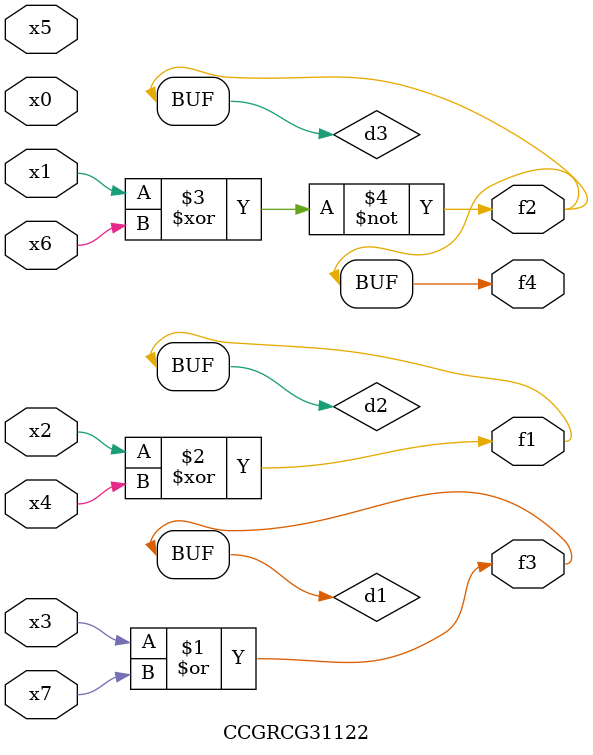
<source format=v>
module CCGRCG31122(
	input x0, x1, x2, x3, x4, x5, x6, x7,
	output f1, f2, f3, f4
);

	wire d1, d2, d3;

	or (d1, x3, x7);
	xor (d2, x2, x4);
	xnor (d3, x1, x6);
	assign f1 = d2;
	assign f2 = d3;
	assign f3 = d1;
	assign f4 = d3;
endmodule

</source>
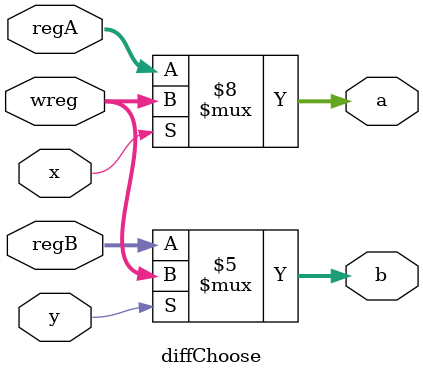
<source format=v>
module diffChoose(regA,regB,wreg,x,y,a,b);
	input [7:0] regA;
	input [7:0] regB;
	input [7:0] wreg;
	input x;
	input y;
	output [7:0] a;
	output [7:0] b;
	reg [7:0] a;
	reg [7:0] b;

	always @(x,y,wreg,regA,regB)
		begin
			if(x == 1)
				a = wreg;
			else
				a = regA;
			if(y == 1)
				b = wreg;
			else
				b = regB;
		end
endmodule 
</source>
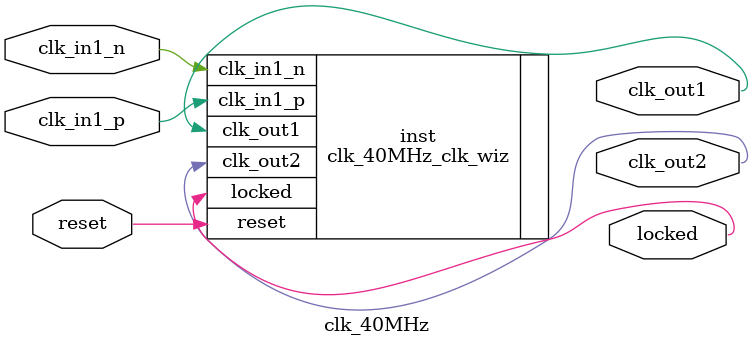
<source format=v>


`timescale 1ps/1ps

(* CORE_GENERATION_INFO = "clk_40MHz,clk_wiz_v6_0_0_0,{component_name=clk_40MHz,use_phase_alignment=true,use_min_o_jitter=false,use_max_i_jitter=false,use_dyn_phase_shift=false,use_inclk_switchover=false,use_dyn_reconfig=false,enable_axi=0,feedback_source=FDBK_AUTO,PRIMITIVE=MMCM,num_out_clk=2,clkin1_period=5.000,clkin2_period=10.0,use_power_down=false,use_reset=true,use_locked=true,use_inclk_stopped=false,feedback_type=SINGLE,CLOCK_MGR_TYPE=NA,manual_override=false}" *)

module clk_40MHz 
 (
  // Clock out ports
  output        clk_out1,
  output        clk_out2,
  // Status and control signals
  input         reset,
  output        locked,
 // Clock in ports
  input         clk_in1_p,
  input         clk_in1_n
 );

  clk_40MHz_clk_wiz inst
  (
  // Clock out ports  
  .clk_out1(clk_out1),
  .clk_out2(clk_out2),
  // Status and control signals               
  .reset(reset), 
  .locked(locked),
 // Clock in ports
  .clk_in1_p(clk_in1_p),
  .clk_in1_n(clk_in1_n)
  );

endmodule

</source>
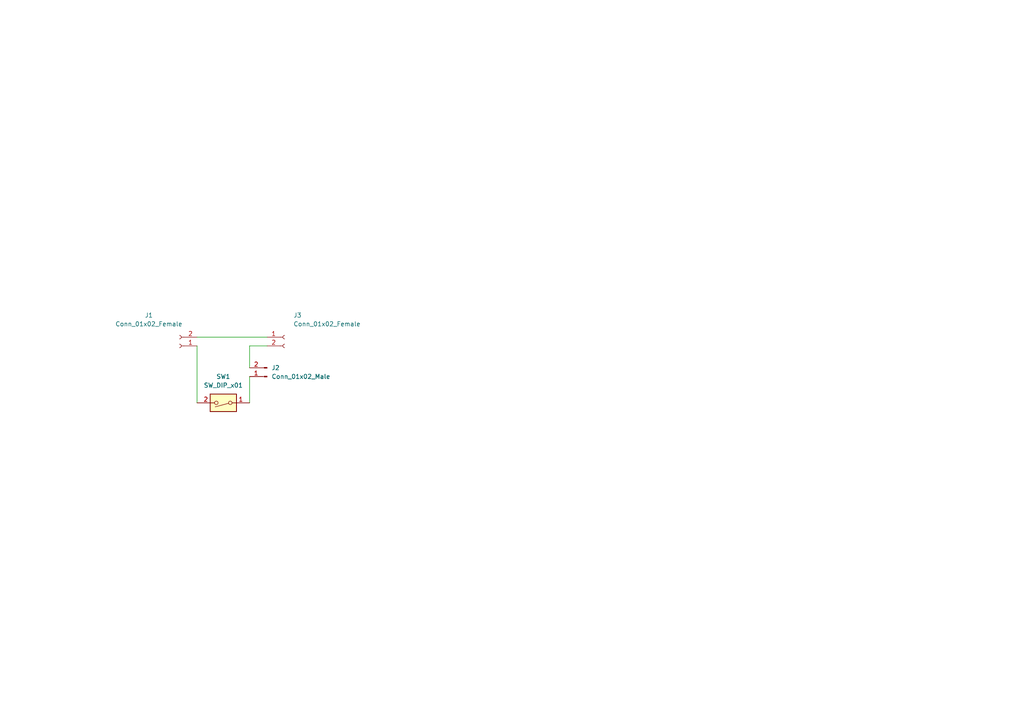
<source format=kicad_sch>
(kicad_sch (version 20211123) (generator eeschema)

  (uuid a1b24c45-d102-463e-9e70-8765370d4f1c)

  (paper "A4")

  


  (wire (pts (xy 77.47 100.33) (xy 72.39 100.33))
    (stroke (width 0) (type default) (color 0 0 0 0))
    (uuid 035a3a59-b03a-42b0-abfd-ed4cd2bb741b)
  )
  (wire (pts (xy 57.15 100.33) (xy 57.15 116.84))
    (stroke (width 0) (type default) (color 0 0 0 0))
    (uuid a111bd1d-51bd-4e86-9a00-958a70cb63d4)
  )
  (wire (pts (xy 72.39 116.84) (xy 72.39 109.22))
    (stroke (width 0) (type default) (color 0 0 0 0))
    (uuid b71c4596-406d-4981-b9f3-b51ee2f08243)
  )
  (wire (pts (xy 72.39 100.33) (xy 72.39 106.68))
    (stroke (width 0) (type default) (color 0 0 0 0))
    (uuid d7f7f0c9-f875-4f43-a9d3-73ba14ddcf8a)
  )
  (wire (pts (xy 57.15 97.79) (xy 77.47 97.79))
    (stroke (width 0) (type default) (color 0 0 0 0))
    (uuid db3fc960-f995-4b58-8cc1-bb535e1f2e87)
  )

  (symbol (lib_id "Connector:Conn_01x02_Female") (at 82.55 97.79 0) (unit 1)
    (in_bom yes) (on_board yes)
    (uuid 063caab4-518b-4428-a91d-6f0a9f8dbf57)
    (property "Reference" "J3" (id 0) (at 85.09 91.44 0)
      (effects (font (size 1.27 1.27)) (justify left))
    )
    (property "Value" "Conn_01x02_Female" (id 1) (at 85.09 93.98 0)
      (effects (font (size 1.27 1.27)) (justify left))
    )
    (property "Footprint" "Connector_PinSocket_2.54mm:PinSocket_1x02_P2.54mm_Vertical" (id 2) (at 82.55 97.79 0)
      (effects (font (size 1.27 1.27)) hide)
    )
    (property "Datasheet" "~" (id 3) (at 82.55 97.79 0)
      (effects (font (size 1.27 1.27)) hide)
    )
    (pin "1" (uuid d52e814e-b732-44b3-abcd-c330ae7721d3))
    (pin "2" (uuid a7af9808-56fc-4ab1-b20e-9bce2fcef21d))
  )

  (symbol (lib_id "Connector:Conn_01x02_Male") (at 77.47 109.22 180) (unit 1)
    (in_bom yes) (on_board yes) (fields_autoplaced)
    (uuid 9ef282bf-2958-4a35-aa6f-79ea829cf5a6)
    (property "Reference" "J2" (id 0) (at 78.74 106.6799 0)
      (effects (font (size 1.27 1.27)) (justify right))
    )
    (property "Value" "Conn_01x02_Male" (id 1) (at 78.74 109.2199 0)
      (effects (font (size 1.27 1.27)) (justify right))
    )
    (property "Footprint" "Connector_PinSocket_2.54mm:PinSocket_1x02_P2.54mm_Vertical" (id 2) (at 77.47 109.22 0)
      (effects (font (size 1.27 1.27)) hide)
    )
    (property "Datasheet" "~" (id 3) (at 77.47 109.22 0)
      (effects (font (size 1.27 1.27)) hide)
    )
    (pin "1" (uuid 0e357a95-5ab4-4e2b-bf39-d665e1527e0c))
    (pin "2" (uuid 18a7c57b-f754-46e8-9bdb-c07f6fdae286))
  )

  (symbol (lib_id "Connector:Conn_01x02_Female") (at 52.07 100.33 180) (unit 1)
    (in_bom yes) (on_board yes)
    (uuid ea115f52-473c-4b47-b346-28978adf5123)
    (property "Reference" "J1" (id 0) (at 43.18 91.44 0))
    (property "Value" "Conn_01x02_Female" (id 1) (at 43.18 93.98 0))
    (property "Footprint" "Connector_PinSocket_2.54mm:PinSocket_1x02_P2.54mm_Vertical" (id 2) (at 52.07 100.33 0)
      (effects (font (size 1.27 1.27)) hide)
    )
    (property "Datasheet" "~" (id 3) (at 52.07 100.33 0)
      (effects (font (size 1.27 1.27)) hide)
    )
    (pin "1" (uuid 1d70558b-03c5-47db-9199-1a60bca98059))
    (pin "2" (uuid 0b4b0c64-6e1a-4f3c-ba4a-8716bd7d00f9))
  )

  (symbol (lib_id "Switch:SW_DIP_x01") (at 64.77 116.84 180) (unit 1)
    (in_bom yes) (on_board yes) (fields_autoplaced)
    (uuid f5cc6d05-d900-4356-9cf9-4bb3f95d8c21)
    (property "Reference" "SW1" (id 0) (at 64.77 109.22 0))
    (property "Value" "SW_DIP_x01" (id 1) (at 64.77 111.76 0))
    (property "Footprint" "KiCad_Library:DS-850k" (id 2) (at 64.77 116.84 0)
      (effects (font (size 1.27 1.27)) hide)
    )
    (property "Datasheet" "~" (id 3) (at 64.77 116.84 0)
      (effects (font (size 1.27 1.27)) hide)
    )
    (pin "1" (uuid bed97d9d-71c2-417a-a2d9-6166855ef3d1))
    (pin "2" (uuid 68dd5d52-7c81-4153-b79d-29b1bb57cff0))
  )

  (sheet_instances
    (path "/" (page "1"))
  )

  (symbol_instances
    (path "/ea115f52-473c-4b47-b346-28978adf5123"
      (reference "J1") (unit 1) (value "Conn_01x02_Female") (footprint "Connector_PinSocket_2.54mm:PinSocket_1x02_P2.54mm_Vertical")
    )
    (path "/9ef282bf-2958-4a35-aa6f-79ea829cf5a6"
      (reference "J2") (unit 1) (value "Conn_01x02_Male") (footprint "Connector_PinSocket_2.54mm:PinSocket_1x02_P2.54mm_Vertical")
    )
    (path "/063caab4-518b-4428-a91d-6f0a9f8dbf57"
      (reference "J3") (unit 1) (value "Conn_01x02_Female") (footprint "Connector_PinSocket_2.54mm:PinSocket_1x02_P2.54mm_Vertical")
    )
    (path "/f5cc6d05-d900-4356-9cf9-4bb3f95d8c21"
      (reference "SW1") (unit 1) (value "SW_DIP_x01") (footprint "KiCad_Library:DS-850k")
    )
  )
)

</source>
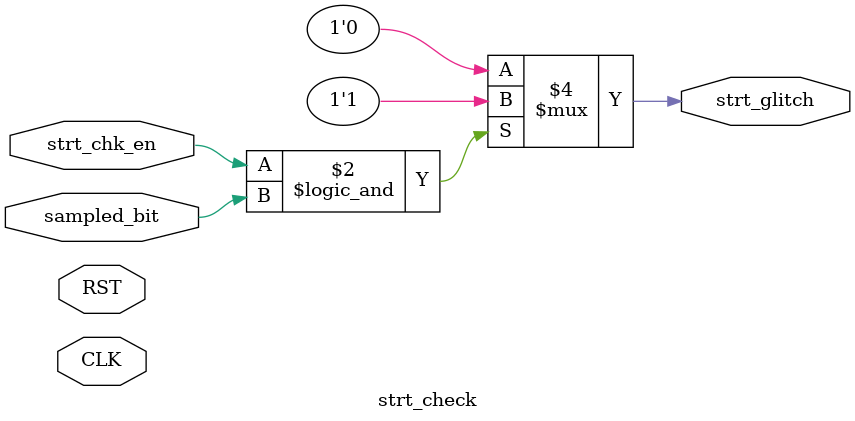
<source format=v>
module strt_check (input wire CLK,
                   input wire RST,
                   input wire strt_chk_en,
                   input wire sampled_bit,
                   output reg strt_glitch);

    always @(*) begin
        if (strt_chk_en && sampled_bit) 
            strt_glitch = 1'b1;
        else
            strt_glitch = 1'b0;
    end
            
endmodule

</source>
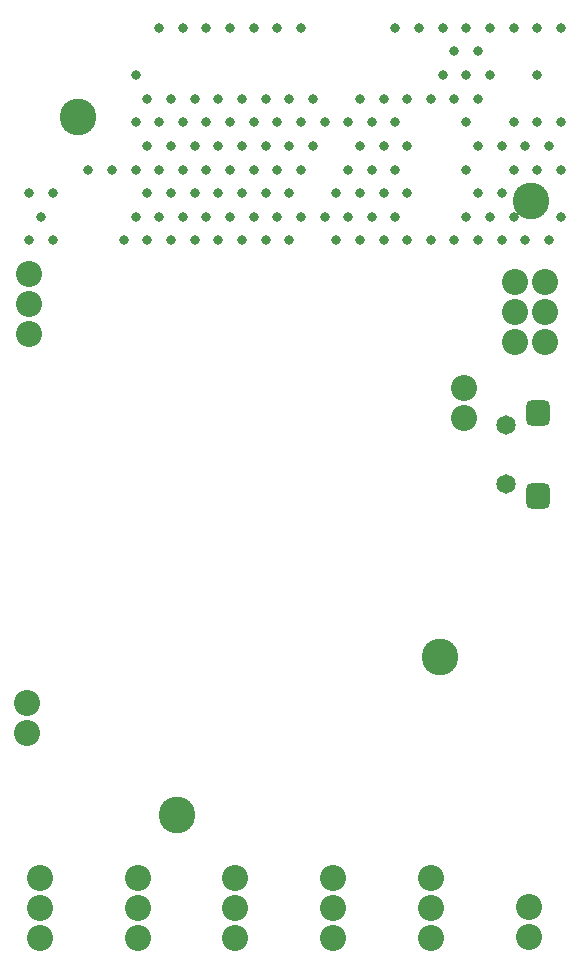
<source format=gbs>
G04*
G04 #@! TF.GenerationSoftware,Altium Limited,Altium Designer,19.0.13 (425)*
G04*
G04 Layer_Color=16711935*
%FSLAX25Y25*%
%MOIN*%
G70*
G01*
G75*
%ADD56C,0.12217*%
%ADD57C,0.08674*%
G04:AMPARAMS|DCode=58|XSize=86.74mil|YSize=82.8mil|CornerRadius=22.7mil|HoleSize=0mil|Usage=FLASHONLY|Rotation=90.000|XOffset=0mil|YOffset=0mil|HoleType=Round|Shape=RoundedRectangle|*
%AMROUNDEDRECTD58*
21,1,0.08674,0.03740,0,0,90.0*
21,1,0.04134,0.08280,0,0,90.0*
1,1,0.04540,0.01870,0.02067*
1,1,0.04540,0.01870,-0.02067*
1,1,0.04540,-0.01870,-0.02067*
1,1,0.04540,-0.01870,0.02067*
%
%ADD58ROUNDEDRECTD58*%
%ADD59C,0.06509*%
%ADD60C,0.03162*%
D56*
X31850Y301142D02*
D03*
X182992Y272874D02*
D03*
X64882Y68386D02*
D03*
X152717Y121102D02*
D03*
D57*
X15590Y228504D02*
D03*
Y238504D02*
D03*
Y248504D02*
D03*
X14921Y95512D02*
D03*
Y105512D02*
D03*
X149621Y47402D02*
D03*
Y37402D02*
D03*
Y27402D02*
D03*
X117038Y47402D02*
D03*
Y37402D02*
D03*
Y27402D02*
D03*
X84456Y47402D02*
D03*
Y37402D02*
D03*
Y27402D02*
D03*
X51874Y47402D02*
D03*
Y37402D02*
D03*
Y27402D02*
D03*
X19291Y47402D02*
D03*
Y37402D02*
D03*
Y27402D02*
D03*
X182165Y37543D02*
D03*
Y27543D02*
D03*
X187769Y246142D02*
D03*
X177769D02*
D03*
X187769Y236142D02*
D03*
X177769D02*
D03*
X187769Y226142D02*
D03*
X177769D02*
D03*
X160630Y210630D02*
D03*
Y200630D02*
D03*
D58*
X185354Y202284D02*
D03*
Y174724D02*
D03*
D59*
X174724Y198346D02*
D03*
Y178661D02*
D03*
D60*
X192914Y330709D02*
D03*
Y299213D02*
D03*
X188977Y291339D02*
D03*
X192914Y283465D02*
D03*
Y267717D02*
D03*
X188977Y259843D02*
D03*
X185040Y330709D02*
D03*
Y314961D02*
D03*
Y299213D02*
D03*
X181103Y291339D02*
D03*
X185040Y283465D02*
D03*
X181103Y259843D02*
D03*
X177166Y330709D02*
D03*
Y299213D02*
D03*
X173229Y291339D02*
D03*
X177166Y283465D02*
D03*
X173229Y275591D02*
D03*
X177166Y267717D02*
D03*
X173229Y259843D02*
D03*
X169291Y330709D02*
D03*
X165355Y322835D02*
D03*
X169291Y314961D02*
D03*
X165355Y307087D02*
D03*
Y291339D02*
D03*
Y275591D02*
D03*
X169291Y267717D02*
D03*
X165355Y259843D02*
D03*
X161417Y330709D02*
D03*
X157481Y322835D02*
D03*
X161417Y314961D02*
D03*
X157481Y307087D02*
D03*
X161417Y299213D02*
D03*
Y283465D02*
D03*
Y267717D02*
D03*
X157481Y259843D02*
D03*
X153543Y330709D02*
D03*
Y314961D02*
D03*
X149607Y307087D02*
D03*
Y259843D02*
D03*
X145669Y330709D02*
D03*
X141733Y307087D02*
D03*
Y291339D02*
D03*
Y275591D02*
D03*
Y259843D02*
D03*
X137795Y330709D02*
D03*
X133858Y307087D02*
D03*
X137795Y299213D02*
D03*
X133858Y291339D02*
D03*
X137795Y283465D02*
D03*
X133858Y275591D02*
D03*
X137795Y267717D02*
D03*
X133858Y259843D02*
D03*
X125984Y307087D02*
D03*
X129921Y299213D02*
D03*
X125984Y291339D02*
D03*
X129921Y283465D02*
D03*
X125984Y275591D02*
D03*
X129921Y267717D02*
D03*
X125984Y259843D02*
D03*
X122047Y299213D02*
D03*
Y283465D02*
D03*
X118110Y275591D02*
D03*
X122047Y267717D02*
D03*
X118110Y259843D02*
D03*
X110236Y307087D02*
D03*
X114173Y299213D02*
D03*
X110236Y291339D02*
D03*
X114173Y267717D02*
D03*
X106299Y330709D02*
D03*
X102362Y307087D02*
D03*
X106299Y299213D02*
D03*
X102362Y291339D02*
D03*
X106299Y283465D02*
D03*
X102362Y275591D02*
D03*
X106299Y267717D02*
D03*
X102362Y259843D02*
D03*
X98425Y330709D02*
D03*
X94488Y307087D02*
D03*
X98425Y299213D02*
D03*
X94488Y291339D02*
D03*
X98425Y283465D02*
D03*
X94488Y275591D02*
D03*
X98425Y267717D02*
D03*
X94488Y259843D02*
D03*
X90551Y330709D02*
D03*
X86614Y307087D02*
D03*
X90551Y299213D02*
D03*
X86614Y291339D02*
D03*
X90551Y283465D02*
D03*
X86614Y275591D02*
D03*
X90551Y267717D02*
D03*
X86614Y259843D02*
D03*
X82677Y330709D02*
D03*
X78740Y307087D02*
D03*
X82677Y299213D02*
D03*
X78740Y291339D02*
D03*
X82677Y283465D02*
D03*
X78740Y275591D02*
D03*
X82677Y267717D02*
D03*
X78740Y259843D02*
D03*
X74803Y330709D02*
D03*
X70866Y307087D02*
D03*
X74803Y299213D02*
D03*
X70866Y291339D02*
D03*
X74803Y283465D02*
D03*
X70866Y275591D02*
D03*
X74803Y267717D02*
D03*
X70866Y259843D02*
D03*
X66929Y330709D02*
D03*
X62992Y307087D02*
D03*
X66929Y299213D02*
D03*
X62992Y291339D02*
D03*
X66929Y283465D02*
D03*
X62992Y275591D02*
D03*
X66929Y267717D02*
D03*
X62992Y259843D02*
D03*
X59055Y330709D02*
D03*
X55118Y307087D02*
D03*
X59055Y299213D02*
D03*
X55118Y291339D02*
D03*
X59055Y283465D02*
D03*
X55118Y275591D02*
D03*
X59055Y267717D02*
D03*
X55118Y259843D02*
D03*
X51181Y314961D02*
D03*
Y299213D02*
D03*
Y283465D02*
D03*
Y267717D02*
D03*
X47244Y259843D02*
D03*
X43307Y283465D02*
D03*
X35433D02*
D03*
X23622Y275591D02*
D03*
Y259843D02*
D03*
X15748Y275591D02*
D03*
X19685Y267717D02*
D03*
X15748Y259843D02*
D03*
M02*

</source>
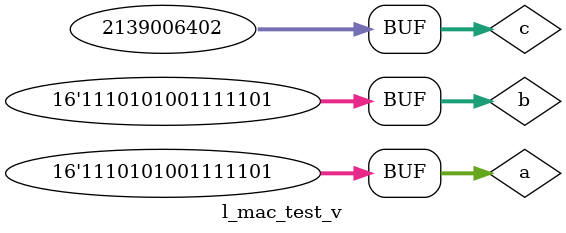
<source format=v>
`timescale 1ns / 1ps


module l_mac_test_v;

	// Inputs
	reg [15:0] a;
	reg [15:0] b;
	reg [31:0] c;

	// Outputs
	wire overflow;
	wire [31:0] out;

	// Instantiate the Unit Under Test (UUT)
	L_mac uut (
		.a(a), 
		.b(b), 
		.c(c), 
		.overflow(overflow), 
		.out(out)
	);

	initial begin
		#100
		// Initialize Inputs
		a = 16'h1343;
		b = 16'h1343;
		c = 32'h1;
		#100
		// Initialize Inputs
		a = 16'he2d2;
		b = 16'he2d2;
		c = 32'h2e60713;
		#100
		// Initialize Inputs
		a = 16'h1441;
		b = 16'h1441;
		c = 32'h98cef9b;
      #100
		// Initialize Inputs
		a = 16'hea7d;
		b = 16'hea7d;
		c = 32'h7f7ea5c2;
        
		// Add stimulus here

	end
      
endmodule


</source>
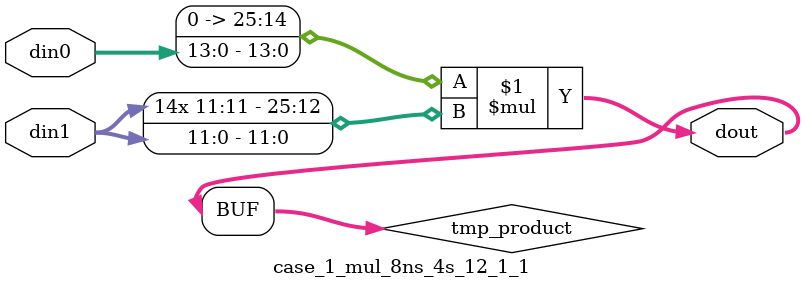
<source format=v>

`timescale 1 ns / 1 ps

 (* use_dsp = "no" *)  module case_1_mul_8ns_4s_12_1_1(din0, din1, dout);
parameter ID = 1;
parameter NUM_STAGE = 0;
parameter din0_WIDTH = 14;
parameter din1_WIDTH = 12;
parameter dout_WIDTH = 26;

input [din0_WIDTH - 1 : 0] din0; 
input [din1_WIDTH - 1 : 0] din1; 
output [dout_WIDTH - 1 : 0] dout;

wire signed [dout_WIDTH - 1 : 0] tmp_product;

























assign tmp_product = $signed({1'b0, din0}) * $signed(din1);










assign dout = tmp_product;





















endmodule

</source>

···

## TASK PROMPT:
Leave every picture out, and reproduce exactly the lines from the line bearing "Add stimulus here" through the closing line of the material above.

## REPLY:
		// Add stimulus here

	end
      
endmodule


</source>
<source format=v>

`timescale 1 ns / 1 ps

 (* use_dsp = "no" *)  module case_1_mul_8ns_4s_12_1_1(din0, din1, dout);
parameter ID = 1;
parameter NUM_STAGE = 0;
parameter din0_WIDTH = 14;
parameter din1_WIDTH = 12;
parameter dout_WIDTH = 26;

input [din0_WIDTH - 1 : 0] din0; 
input [din1_WIDTH - 1 : 0] din1; 
output [dout_WIDTH - 1 : 0] dout;

wire signed [dout_WIDTH - 1 : 0] tmp_product;

























assign tmp_product = $signed({1'b0, din0}) * $signed(din1);










assign dout = tmp_product;





















endmodule

</source>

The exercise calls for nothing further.